**What is being asked:**
Reproduce the listing that follows in full, keeping every line unchanged.

**Material:**
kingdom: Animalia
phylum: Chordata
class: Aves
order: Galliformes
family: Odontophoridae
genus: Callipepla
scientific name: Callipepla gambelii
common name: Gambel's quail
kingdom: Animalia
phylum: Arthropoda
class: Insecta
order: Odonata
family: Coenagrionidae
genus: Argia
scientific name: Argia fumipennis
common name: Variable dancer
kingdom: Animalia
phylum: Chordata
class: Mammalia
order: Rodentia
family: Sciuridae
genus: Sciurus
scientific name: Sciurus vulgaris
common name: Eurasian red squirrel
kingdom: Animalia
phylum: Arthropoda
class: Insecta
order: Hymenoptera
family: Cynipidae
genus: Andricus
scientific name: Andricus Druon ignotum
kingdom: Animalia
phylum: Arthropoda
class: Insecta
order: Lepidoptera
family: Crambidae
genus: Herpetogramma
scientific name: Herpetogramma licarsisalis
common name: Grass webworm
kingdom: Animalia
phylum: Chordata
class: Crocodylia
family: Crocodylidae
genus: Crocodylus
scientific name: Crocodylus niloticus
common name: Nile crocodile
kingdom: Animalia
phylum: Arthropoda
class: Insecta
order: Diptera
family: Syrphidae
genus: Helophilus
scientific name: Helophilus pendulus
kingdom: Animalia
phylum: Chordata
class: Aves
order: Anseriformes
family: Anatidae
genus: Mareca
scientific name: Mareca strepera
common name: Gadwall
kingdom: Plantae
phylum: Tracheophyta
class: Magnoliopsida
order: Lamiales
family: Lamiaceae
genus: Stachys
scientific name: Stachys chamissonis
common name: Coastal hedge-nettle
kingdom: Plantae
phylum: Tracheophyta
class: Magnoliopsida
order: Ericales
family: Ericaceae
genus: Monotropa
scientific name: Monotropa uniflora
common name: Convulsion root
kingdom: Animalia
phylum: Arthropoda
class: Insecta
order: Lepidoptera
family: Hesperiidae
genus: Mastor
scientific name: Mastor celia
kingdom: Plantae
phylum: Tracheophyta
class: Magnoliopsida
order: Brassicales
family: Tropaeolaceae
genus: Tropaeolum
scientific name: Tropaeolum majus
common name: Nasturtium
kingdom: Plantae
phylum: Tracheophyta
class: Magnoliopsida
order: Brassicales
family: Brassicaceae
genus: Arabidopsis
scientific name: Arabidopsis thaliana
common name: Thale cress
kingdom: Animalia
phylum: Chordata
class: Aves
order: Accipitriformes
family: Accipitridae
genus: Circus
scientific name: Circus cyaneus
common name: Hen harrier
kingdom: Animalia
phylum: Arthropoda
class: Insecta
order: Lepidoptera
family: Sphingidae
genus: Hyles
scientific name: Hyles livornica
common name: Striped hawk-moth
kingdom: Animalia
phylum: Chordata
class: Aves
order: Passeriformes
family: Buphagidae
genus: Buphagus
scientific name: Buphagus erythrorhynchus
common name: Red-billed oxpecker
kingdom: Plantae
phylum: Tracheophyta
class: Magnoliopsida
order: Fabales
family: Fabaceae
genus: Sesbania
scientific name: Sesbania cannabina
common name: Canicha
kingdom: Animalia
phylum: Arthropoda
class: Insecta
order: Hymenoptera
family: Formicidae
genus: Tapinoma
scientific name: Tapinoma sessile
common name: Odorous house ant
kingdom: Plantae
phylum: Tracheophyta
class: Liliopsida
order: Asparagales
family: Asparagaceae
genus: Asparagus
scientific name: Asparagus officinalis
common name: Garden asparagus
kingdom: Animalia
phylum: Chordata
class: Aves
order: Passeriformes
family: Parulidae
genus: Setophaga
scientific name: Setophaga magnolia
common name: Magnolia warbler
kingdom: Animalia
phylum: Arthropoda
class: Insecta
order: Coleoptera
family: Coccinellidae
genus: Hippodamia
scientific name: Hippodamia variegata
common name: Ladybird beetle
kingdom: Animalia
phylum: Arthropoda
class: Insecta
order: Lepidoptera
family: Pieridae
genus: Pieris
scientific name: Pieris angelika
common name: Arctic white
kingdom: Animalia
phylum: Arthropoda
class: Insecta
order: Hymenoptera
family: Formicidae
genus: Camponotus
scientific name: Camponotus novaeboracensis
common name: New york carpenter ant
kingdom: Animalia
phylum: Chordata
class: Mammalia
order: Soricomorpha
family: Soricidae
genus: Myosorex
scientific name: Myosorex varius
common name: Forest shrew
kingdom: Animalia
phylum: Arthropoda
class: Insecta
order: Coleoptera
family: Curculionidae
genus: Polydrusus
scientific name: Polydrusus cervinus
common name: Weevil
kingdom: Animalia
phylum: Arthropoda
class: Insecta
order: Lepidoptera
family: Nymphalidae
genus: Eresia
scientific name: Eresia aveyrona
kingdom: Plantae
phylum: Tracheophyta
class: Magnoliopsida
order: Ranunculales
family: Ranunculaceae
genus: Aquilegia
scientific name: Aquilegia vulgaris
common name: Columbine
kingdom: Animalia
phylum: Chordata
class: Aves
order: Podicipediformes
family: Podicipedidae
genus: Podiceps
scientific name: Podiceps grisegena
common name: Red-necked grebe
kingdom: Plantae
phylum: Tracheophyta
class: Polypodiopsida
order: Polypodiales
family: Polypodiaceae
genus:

**Task result:**
kingdom: Animalia
phylum: Chordata
class: Aves
order: Galliformes
family: Odontophoridae
genus: Callipepla
scientific name: Callipepla gambelii
common name: Gambel's quail
kingdom: Animalia
phylum: Arthropoda
class: Insecta
order: Odonata
family: Coenagrionidae
genus: Argia
scientific name: Argia fumipennis
common name: Variable dancer
kingdom: Animalia
phylum: Chordata
class: Mammalia
order: Rodentia
family: Sciuridae
genus: Sciurus
scientific name: Sciurus vulgaris
common name: Eurasian red squirrel
kingdom: Animalia
phylum: Arthropoda
class: Insecta
order: Hymenoptera
family: Cynipidae
genus: Andricus
scientific name: Andricus Druon ignotum
kingdom: Animalia
phylum: Arthropoda
class: Insecta
order: Lepidoptera
family: Crambidae
genus: Herpetogramma
scientific name: Herpetogramma licarsisalis
common name: Grass webworm
kingdom: Animalia
phylum: Chordata
class: Crocodylia
family: Crocodylidae
genus: Crocodylus
scientific name: Crocodylus niloticus
common name: Nile crocodile
kingdom: Animalia
phylum: Arthropoda
class: Insecta
order: Diptera
family: Syrphidae
genus: Helophilus
scientific name: Helophilus pendulus
kingdom: Animalia
phylum: Chordata
class: Aves
order: Anseriformes
family: Anatidae
genus: Mareca
scientific name: Mareca strepera
common name: Gadwall
kingdom: Plantae
phylum: Tracheophyta
class: Magnoliopsida
order: Lamiales
family: Lamiaceae
genus: Stachys
scientific name: Stachys chamissonis
common name: Coastal hedge-nettle
kingdom: Plantae
phylum: Tracheophyta
class: Magnoliopsida
order: Ericales
family: Ericaceae
genus: Monotropa
scientific name: Monotropa uniflora
common name: Convulsion root
kingdom: Animalia
phylum: Arthropoda
class: Insecta
order: Lepidoptera
family: Hesperiidae
genus: Mastor
scientific name: Mastor celia
kingdom: Plantae
phylum: Tracheophyta
class: Magnoliopsida
order: Brassicales
family: Tropaeolaceae
genus: Tropaeolum
scientific name: Tropaeolum majus
common name: Nasturtium
kingdom: Plantae
phylum: Tracheophyta
class: Magnoliopsida
order: Brassicales
family: Brassicaceae
genus: Arabidopsis
scientific name: Arabidopsis thaliana
common name: Thale cress
kingdom: Animalia
phylum: Chordata
class: Aves
order: Accipitriformes
family: Accipitridae
genus: Circus
scientific name: Circus cyaneus
common name: Hen harrier
kingdom: Animalia
phylum: Arthropoda
class: Insecta
order: Lepidoptera
family: Sphingidae
genus: Hyles
scientific name: Hyles livornica
common name: Striped hawk-moth
kingdom: Animalia
phylum: Chordata
class: Aves
order: Passeriformes
family: Buphagidae
genus: Buphagus
scientific name: Buphagus erythrorhynchus
common name: Red-billed oxpecker
kingdom: Plantae
phylum: Tracheophyta
class: Magnoliopsida
order: Fabales
family: Fabaceae
genus: Sesbania
scientific name: Sesbania cannabina
common name: Canicha
kingdom: Animalia
phylum: Arthropoda
class: Insecta
order: Hymenoptera
family: Formicidae
genus: Tapinoma
scientific name: Tapinoma sessile
common name: Odorous house ant
kingdom: Plantae
phylum: Tracheophyta
class: Liliopsida
order: Asparagales
family: Asparagaceae
genus: Asparagus
scientific name: Asparagus officinalis
common name: Garden asparagus
kingdom: Animalia
phylum: Chordata
class: Aves
order: Passeriformes
family: Parulidae
genus: Setophaga
scientific name: Setophaga magnolia
common name: Magnolia warbler
kingdom: Animalia
phylum: Arthropoda
class: Insecta
order: Coleoptera
family: Coccinellidae
genus: Hippodamia
scientific name: Hippodamia variegata
common name: Ladybird beetle
kingdom: Animalia
phylum: Arthropoda
class: Insecta
order: Lepidoptera
family: Pieridae
genus: Pieris
scientific name: Pieris angelika
common name: Arctic white
kingdom: Animalia
phylum: Arthropoda
class: Insecta
order: Hymenoptera
family: Formicidae
genus: Camponotus
scientific name: Camponotus novaeboracensis
common name: New york carpenter ant
kingdom: Animalia
phylum: Chordata
class: Mammalia
order: Soricomorpha
family: Soricidae
genus: Myosorex
scientific name: Myosorex varius
common name: Forest shrew
kingdom: Animalia
phylum: Arthropoda
class: Insecta
order: Coleoptera
family: Curculionidae
genus: Polydrusus
scientific name: Polydrusus cervinus
common name: Weevil
kingdom: Animalia
phylum: Arthropoda
class: Insecta
order: Lepidoptera
family: Nymphalidae
genus: Eresia
scientific name: Eresia aveyrona
kingdom: Plantae
phylum: Tracheophyta
class: Magnoliopsida
order: Ranunculales
family: Ranunculaceae
genus: Aquilegia
scientific name: Aquilegia vulgaris
common name: Columbine
kingdom: Animalia
phylum: Chordata
class: Aves
order: Podicipediformes
family: Podicipedidae
genus: Podiceps
scientific name: Podiceps grisegena
common name: Red-necked grebe
kingdom: Plantae
phylum: Tracheophyta
class: Polypodiopsida
order: Polypodiales
family: Polypodiaceae
genus:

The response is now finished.